Cooling was lost once the valve pit was depleted, but was resumed two hours later (unit 1 cooling was postponed until the valve pit was filled). However, despite being cooled, PCV pressure continued to rise and the RPV water level continued to drop until the fuel became uncovered on the morning of the 14th (6:20), as indicated by a water level gauge, which was followed by workers evacuating the area out of concerns about a possible second hydrogen explosion similar to unit 1.
Shortly after work resumed to reestablish coolant lines, an explosion occurred in the unit 3 RB at 11:01 on March 14, which further delayed unit 1 cooling and damaged unit 3's coolant lines. Work to reestablish seawater cooling directly from the ocean began two hours later, and cooling of unit 3 resumed in the afternoon (approximately 16:00) and continued until cooling was lost once more as a result of site evacuation on the 15th.
Unit 4
The unit 4 reactor building after the explosion. The yellow object is the reactor's removed PCV head. The removed black RPV head with its lifting frame attached is to the left. Both had been removed to allow refueling at the time. The green gantry crane carries fuel between the RPV and the spent fuel pool.
Unit 4 was not fueled at the time, but the unit 4 spent fuel pool (SFP) contained a number of fuel rods. On 15 March, an explosion was observed at the unit 4 RB during site evacuation. A team later returned to the power station to inspect unit 4, but were unable to do so due to the present radiological hazard.

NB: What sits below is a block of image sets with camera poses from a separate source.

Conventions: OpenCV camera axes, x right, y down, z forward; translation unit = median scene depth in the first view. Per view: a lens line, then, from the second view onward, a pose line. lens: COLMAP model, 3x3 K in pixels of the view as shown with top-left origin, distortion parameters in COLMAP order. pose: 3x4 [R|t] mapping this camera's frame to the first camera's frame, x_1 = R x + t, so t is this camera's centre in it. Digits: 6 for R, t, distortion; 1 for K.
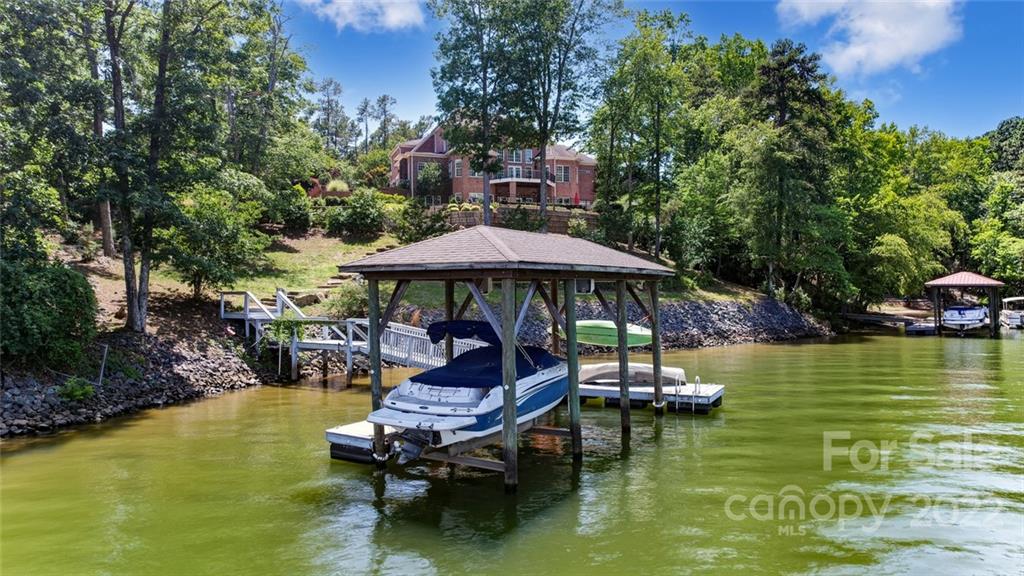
lens RADIAL K [[810.0, 0, 511.7], [0, 810.0, 287.2], [0, 0, 1]] dist [-0.003596, -0.000873]
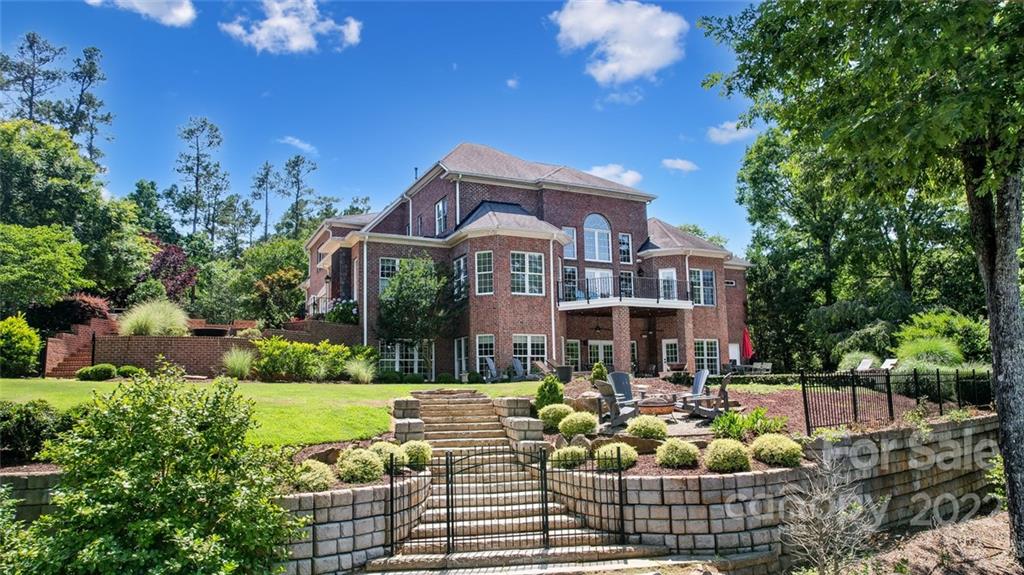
lens RADIAL K [[810.0, 0, 511.6], [0, 810.0, 288.1], [0, 0, 1]] dist [-0.003596, -0.000873]
pose [[0.994215, 0.006516, 0.107211, -0.088935], [0.007726, 0.991234, -0.131891, -0.081075], [-0.107131, 0.131957, 0.985449, 0.567969]]
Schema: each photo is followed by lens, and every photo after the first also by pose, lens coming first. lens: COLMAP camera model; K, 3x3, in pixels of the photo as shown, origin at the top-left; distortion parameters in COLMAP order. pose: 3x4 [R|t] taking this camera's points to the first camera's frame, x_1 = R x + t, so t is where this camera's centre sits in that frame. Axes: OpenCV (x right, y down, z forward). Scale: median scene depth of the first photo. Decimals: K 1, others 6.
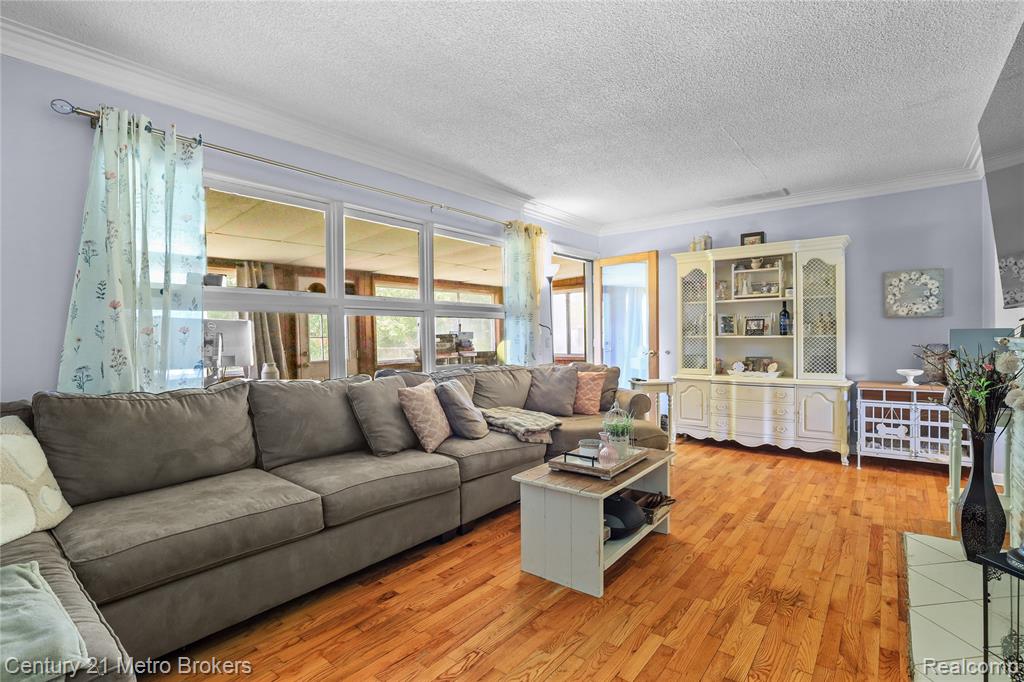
lens RADIAL K [[498.9, 0, 512.0], [0, 498.9, 341.0], [0, 0, 1]] dist [-0.037048, 0.009948]
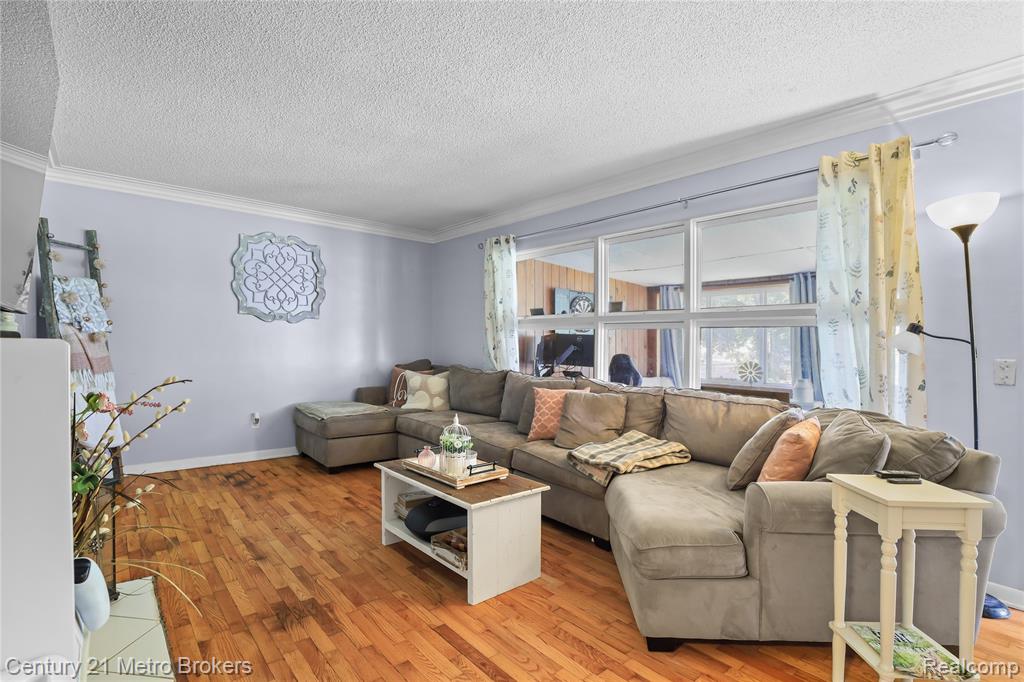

The explosion damaged the fourth floor rooftop area of Unit 4, creating two large holes in a wall of the RB. The explosion was likely caused by hydrogen passing to unit 4 from unit 3 through shared pipes.
The following day, on the 16th, an aerial inspection was performed by helicopter which confirmed there was sufficient water remaining in the SFP. On the 20th, water was sprayed into the uncovered SFP, later replaced by a concrete pump truck with a boom on the 22nd.
Unit 5
Unit 5 was fueled and was undergoing a RPV pressure test at the time of the accident, but the pressure was maintained by an external air compressor and the reactor was not otherwise operating. Removal of decay heat using the RCIC was not possible, as the reactor was not producing sufficient steam. However, the water within the RPV proved sufficient to cool the fuel, with the SRVs venting into the PCV, until AC power was restored on March 13 using the unit 6 interconnection, allowing the use of the low-pressure pumps of the residual heat removal (RHR) system. Unit 5 was the first to achieve cold shutdown in the afternoon on the 20th.
Unit 6
Unit 6 was not operating, and its decay heat was low. All but one EDG was disabled by the tsunami, allowing unit 6 to retain AC-powered safety functions throughout the incident. However, because the RHR was damaged, workers activated the make-up water condensate system to maintain the reactor water level until the RHR was restored on the 20th. Cold shutdown was achieved on the 20th, less than an hour after unit 5.